Measurement underweighting is a technique to compensate for non-linear effects in the measurement data that are not accounted for in linearized measurement models. The underweighting factor reduces the state and covariance update of the filter to prevent over-tightening of the covariance, which can cause rejection of valid measurements and lead to filter divergence. This scenario is most common with very accurate measurement data and a very uncertain state vector. In this case when non-linear conditions are detected based on the measurement’s expected residuals, the underweighting factor slows down convergence of the filter.
The underweighting factor represents a ratio of the state update to use. A value of 1 does not underweight, and uses all of the state and covariance update, and a value of 0 would eliminate the state and covariance update entirely. Underweighting is available for all the sequential filter objects. However, because the Unscented Kalman Filter uses a non-linear measurement model, underweighting is not required as often.

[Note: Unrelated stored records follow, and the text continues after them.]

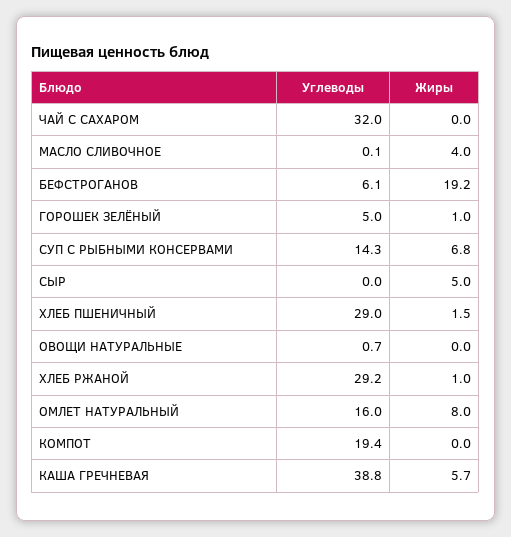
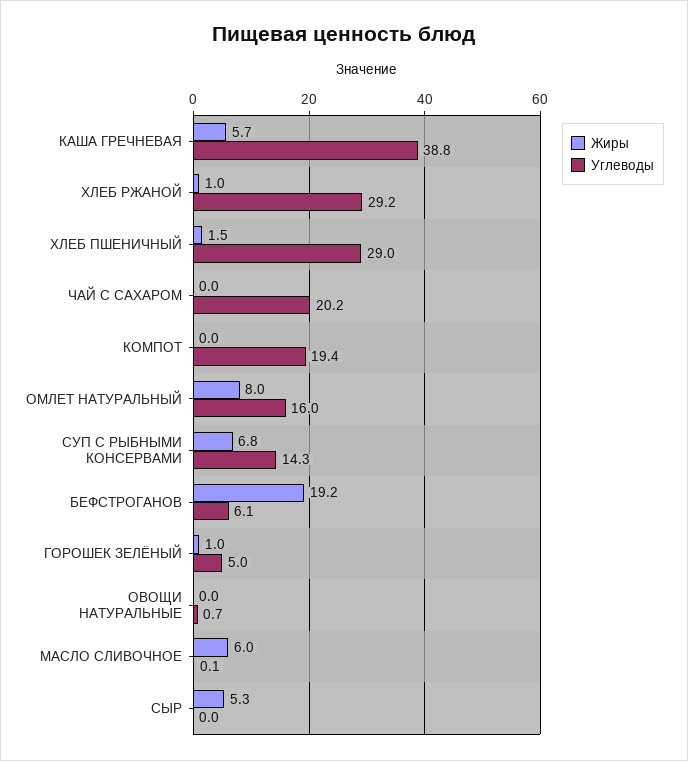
  {
    "Углеводы": {
-     "ЧАЙ С САХАРОМ": 32,
+     "ЧАЙ С САХАРОМ": 20.2,
      "МАСЛО СЛИВОЧНОЕ": 0.1,
      "БЕФСТРОГАНОВ": 6.1,
      "ГОРОШЕК ЗЕЛЁНЫЙ": 5,
      "СУП С РЫБНЫМИ КОНСЕРВАМИ": 14.3,
      "СЫР": 0,
      "ХЛЕБ ПШЕНИЧНЫЙ": 29,
      "ОВОЩИ НАТУРАЛЬНЫЕ": 0.7,
      "ХЛЕБ РЖАНОЙ": 29.2,
      "ОМЛЕТ НАТУРАЛЬНЫЙ": 16,
      "КОМПОТ": 19.4,
      "КАША ГРЕЧНЕВАЯ": 38.8
    },
    "Жиры": {
      "ЧАЙ С САХАРОМ": 0,
-     "МАСЛО СЛИВОЧНОЕ": 4,
+     "МАСЛО СЛИВОЧНОЕ": 6,
      "БЕФСТРОГАНОВ": 19.2,
      "ГОРОШЕК ЗЕЛЁНЫЙ": 1,
      "СУП С РЫБНЫМИ КОНСЕРВАМИ": 6.8,
-     "СЫР": 5,
+     "СЫР": 5.3,
      "ХЛЕБ ПШЕНИЧНЫЙ": 1.5,
      "ОВОЩИ НАТУРАЛЬНЫЕ": 0,
      "ХЛЕБ РЖАНОЙ": 1,
      "ОМЛЕТ НАТУРАЛЬНЫЙ": 8,
      "КОМПОТ": 0,
      "КАША ГРЕЧНЕВАЯ": 5.7
    }
  }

Users can check whether or not measurement underweighting was used as part of the filter state and covariance update after an observation has been processed.
Smoothers can be used to refine the state estimates after the forward filter pass. FreeFlyer supports multiple formulations of Smoother, and the choice of algorithm should be based on the dynamical model, the properties in the state vector and the type, accuracy, and amount of tracking data. A Smoother update is constrained by the pre- and post-update covariances, so a filter solution with a very small covariance will only achieve incremental improvements from a Smoother. More information on configuring a Smoother is available on the Setting up a Smoother page and the Using the Smoother section of the Kalman Filter, Square Root Information Filter, and Unscented Kalman Filter page.